Last Updated 16 November 2012

Book Review: London Lies By Various Authors

On the second Tuesday of every month, if you head to the basement of the Phoenix pub on Cavendish Square, you can hear new short stories written to a specific theme. You will have stumbled upon Liars' League, and it is good. Open submissions are whittled down by the LL team, who then select actors to perform them on the night. You can see the results for yourself on their website.

Of course, what this means is that over five years an awful lot of short stories have been generated. So Katy Darby and Cherry Potts have collated stories with a London link into this anthology.

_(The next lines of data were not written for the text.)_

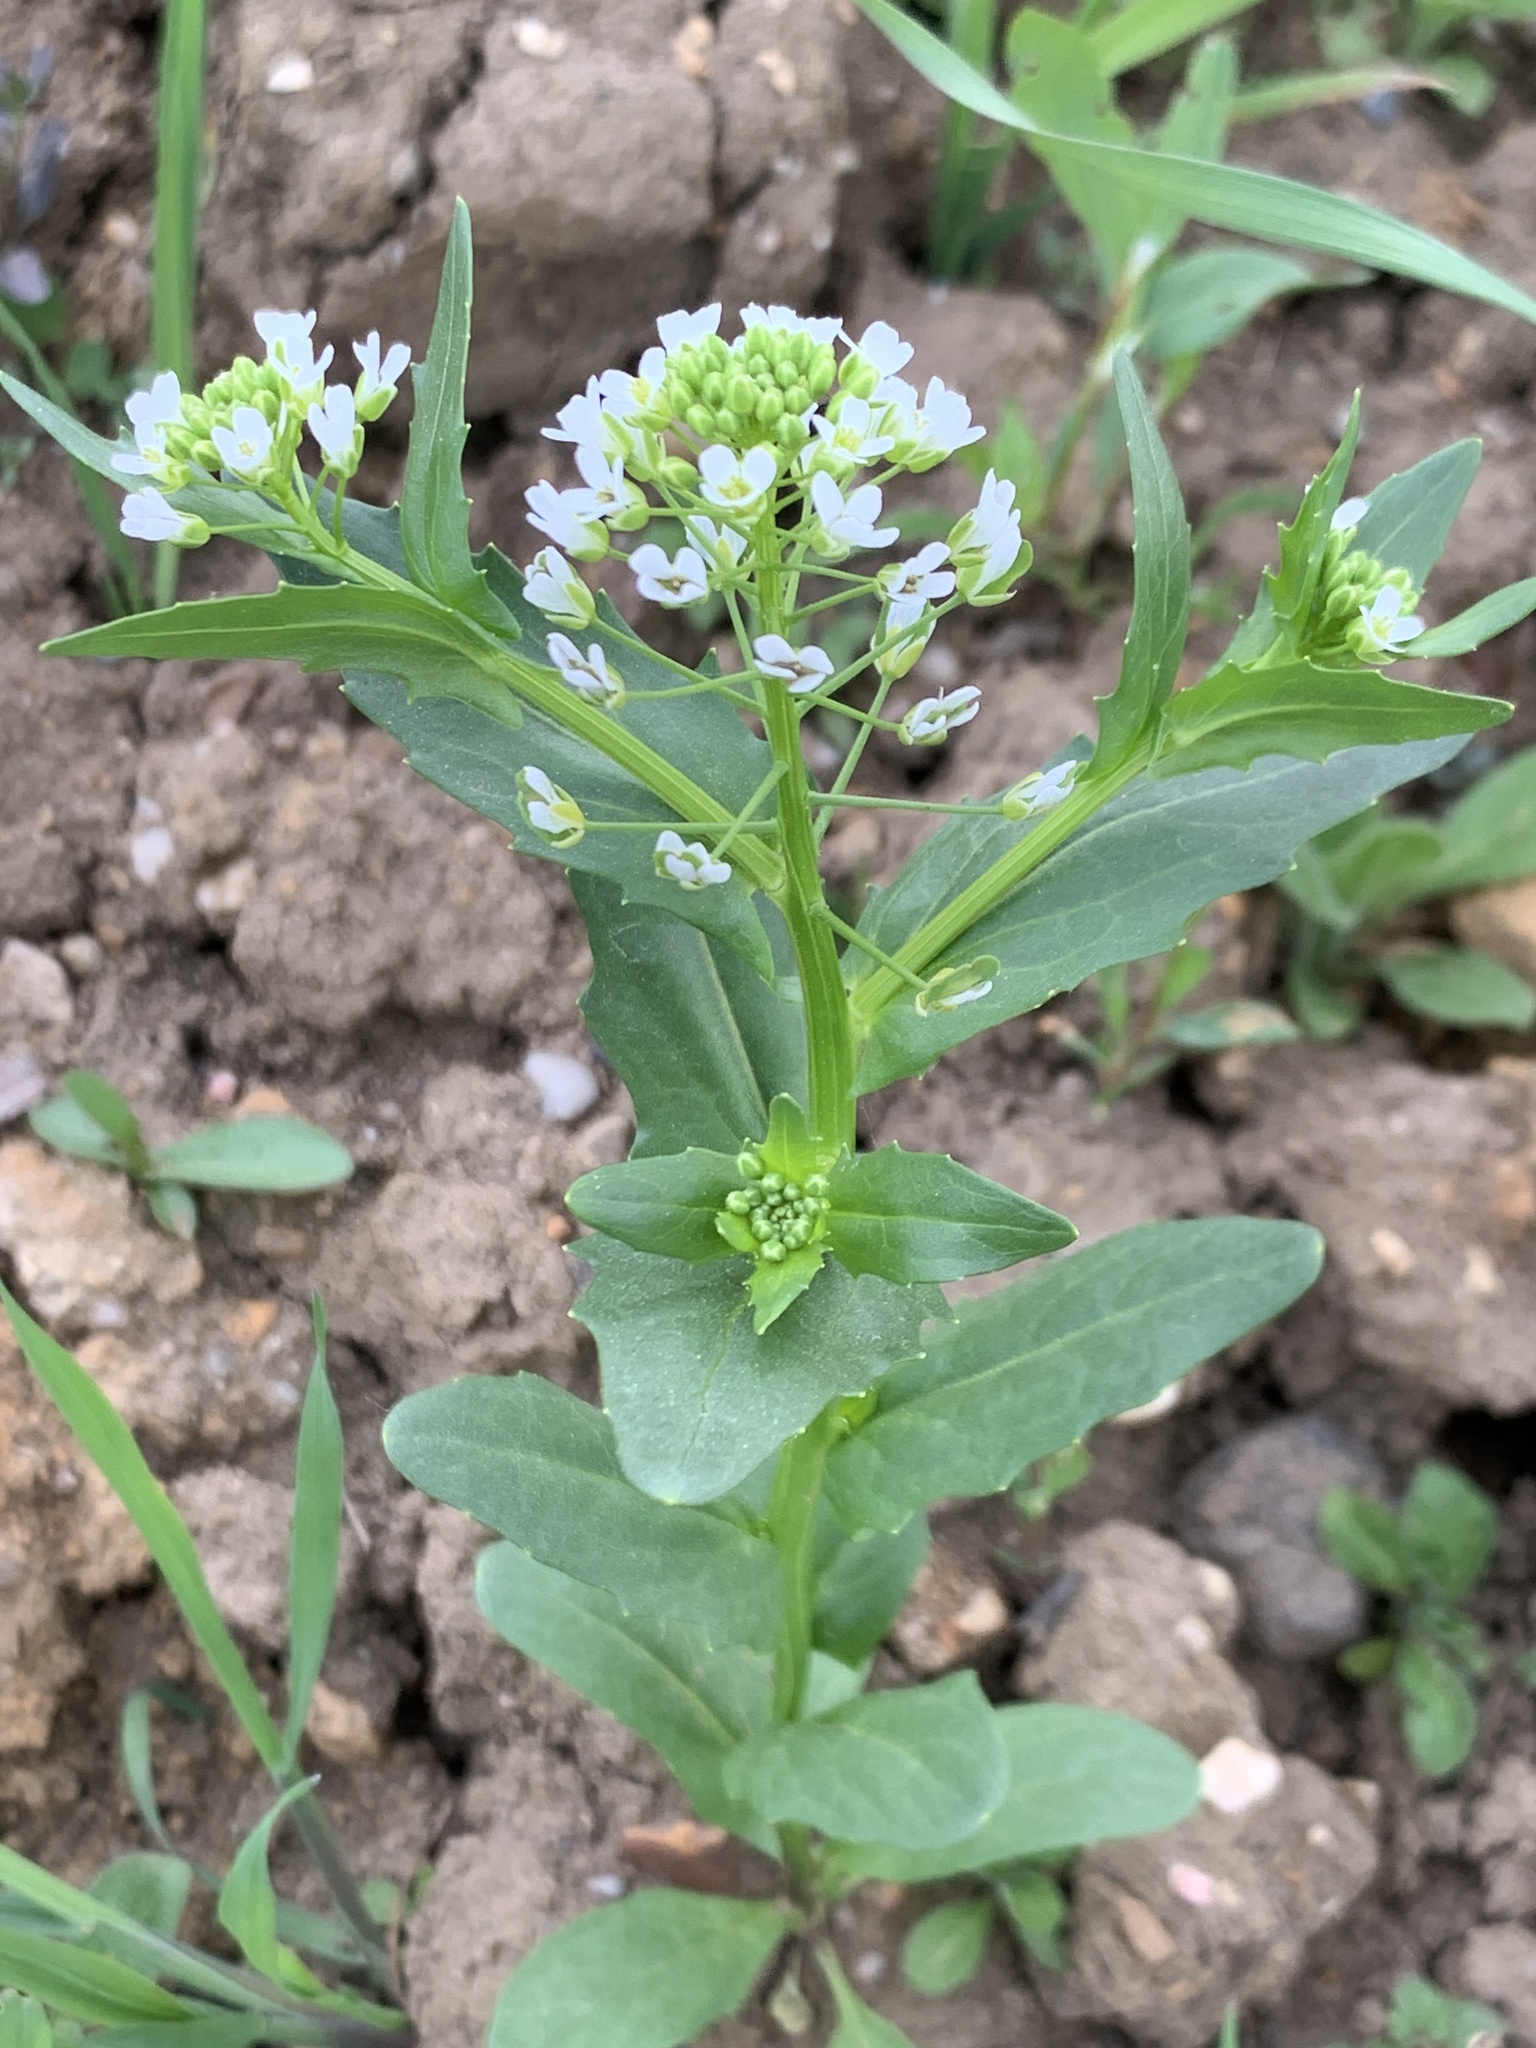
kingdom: Plantae
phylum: Tracheophyta
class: Magnoliopsida
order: Brassicales
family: Brassicaceae
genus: Thlaspi
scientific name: Thlaspi arvense
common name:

There's the frustrations of dating at the Renoir, finding inspiration on the tube, getting drunk and rejected by the city and many other snippets of capital life. Some are tangentially related, some could only take place here. Some end on a punchline, some on a sucker punch, and the one about an elderly lady after the apocalypse nearly had us snivelling on a commuter train.

The short story is an overlooked form and it's appropriate that we're reviewing this collection in National Short Story Week. We're not going to claim that every story in London Lies is a Dorothy Parker, but each has a distinctive voice and a point to make. Perfect for reading in bite-sized chunks on the way around town.

London Lies is published by Arachne Press, £9.99. Available from Amazon or your local bookshop.